In Diyarbakir, sometimes chatting with people, sometimes walking around the city and smelling the gunpowder in the air, I have learned the repertoire of war. I did online searches in the mornings to figure out which roads were open, which neighborhoods and roads were under curfew, and tried to anticipate the safest as well as shortest way to go from one place to another. The main road going to the only public university in the city, for example, was closed for three months. The alternative roads you had to take added at least half an hour to the time you needed to spend on roads, depending on the traffic. Some days I completely relied on what I would call “the public newspaper/bush telegraph”. I just went out and asked the people for the latest news in the city, where I am not allowed to go that day, which roads are safe, whether there is protest today that means there would be more police, checkpoints and conflicts.

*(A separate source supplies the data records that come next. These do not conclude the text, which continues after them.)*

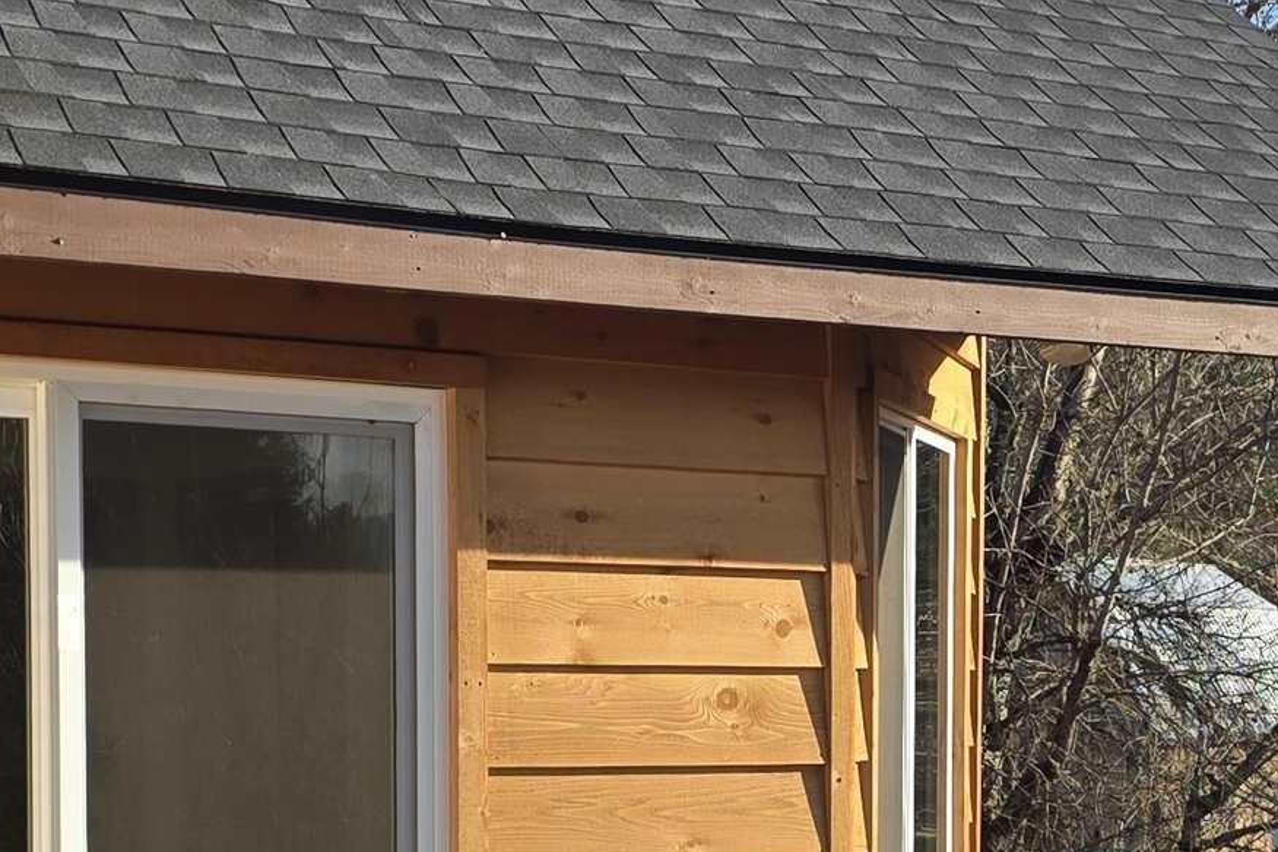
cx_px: 830
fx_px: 2981
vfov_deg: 15.9
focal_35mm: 84
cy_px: 864
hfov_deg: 24.1
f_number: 1.7
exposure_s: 1/2524
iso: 80
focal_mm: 6.3
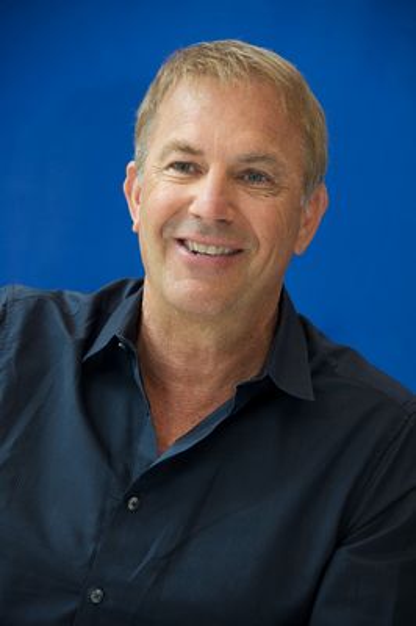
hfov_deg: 9.1
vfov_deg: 13.7
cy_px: 313
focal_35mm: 150
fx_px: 2604
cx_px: 208
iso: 800
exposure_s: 1/60
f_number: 5.6
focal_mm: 150
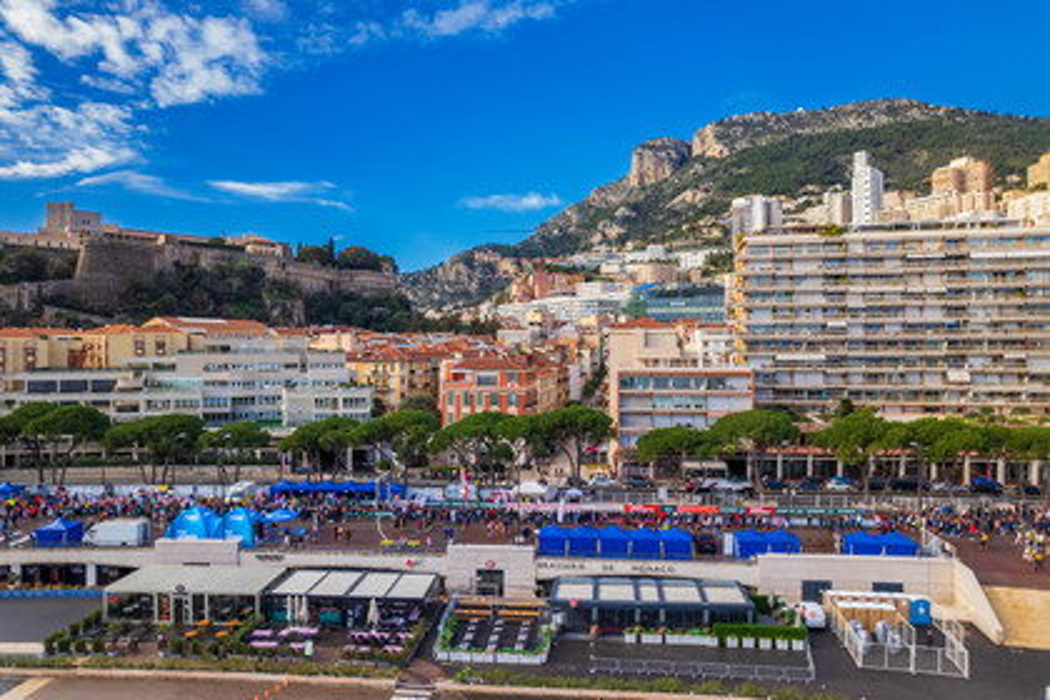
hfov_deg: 78.6
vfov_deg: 57.2
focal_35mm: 22
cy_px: 350
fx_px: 642
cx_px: 525
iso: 200
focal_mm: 8.4
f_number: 2.8
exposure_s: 1/40
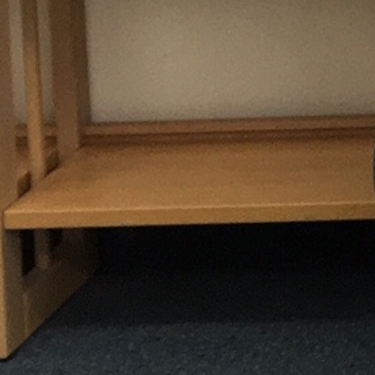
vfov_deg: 8.7
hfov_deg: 8.4
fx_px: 2292
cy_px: -451
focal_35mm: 187
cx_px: 952
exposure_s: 1/33
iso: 64
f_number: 2.2
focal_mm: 4.15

All these conversations and encounters reminded me of the time I spent in the West Bank, a place that is actually recognized as occupied territory. There, I also had to check the news daily to see where I may not be able to go. Then, I would head to the closest bus station and ask locals for hints to make my trip. Immediately, people would come together and discuss the shortest and at the same time the safest path to take. For half-an hour long journeys, the typical conversation would be:
-If you take X road, it is shorter but there is Y checkpoint on the road, and sometimes they (Israeli soldiers) close the road or search the bus.
-You should take Z road, you would change two buses but need only to pass Qalandiya (the main checkpoint between the northern West Bank and Jerusalem) and at this time of the day, there is not much of a queue.
Yet, most of the time there would not be a single conclusion agreed by everyone. So, I would just decide to find my way out in between the roads allocated for the Israeli army, for settlers and Palestinians, given the ever-changing daily closures. The point is, such uncertainties – uncanny places, unknown voices and roads, unimaginable future plans – have nothing to do with the individual per se. Nevertheless, they are very much the lived experiences of everyday life in the Occupied Territories. As a result, in neo-colonial geographies, what you see in the Google map would never match the reality you deal with on the ground.
Avoiding attributing any reason or function to violence, in this short piece, I have kept track of the unmakings and remakings of the everyday in Diyarbakır, a city shattered by violence. I argue that the unease of death, the uncanny places, voices and uncertainties of war, have all played significant roles in shaping the intimate reaches of people's lives.
 A line from Rénas Jiyan`s poem Janya. The word pezkoviyan means mountain goat in Kurdish. The loose translation would be “for the tribes of mountain goats – always uptight and timid – there is no sleep”.
 The name of the mountain in the border of Irak-Iran whre many of the PKK camps are.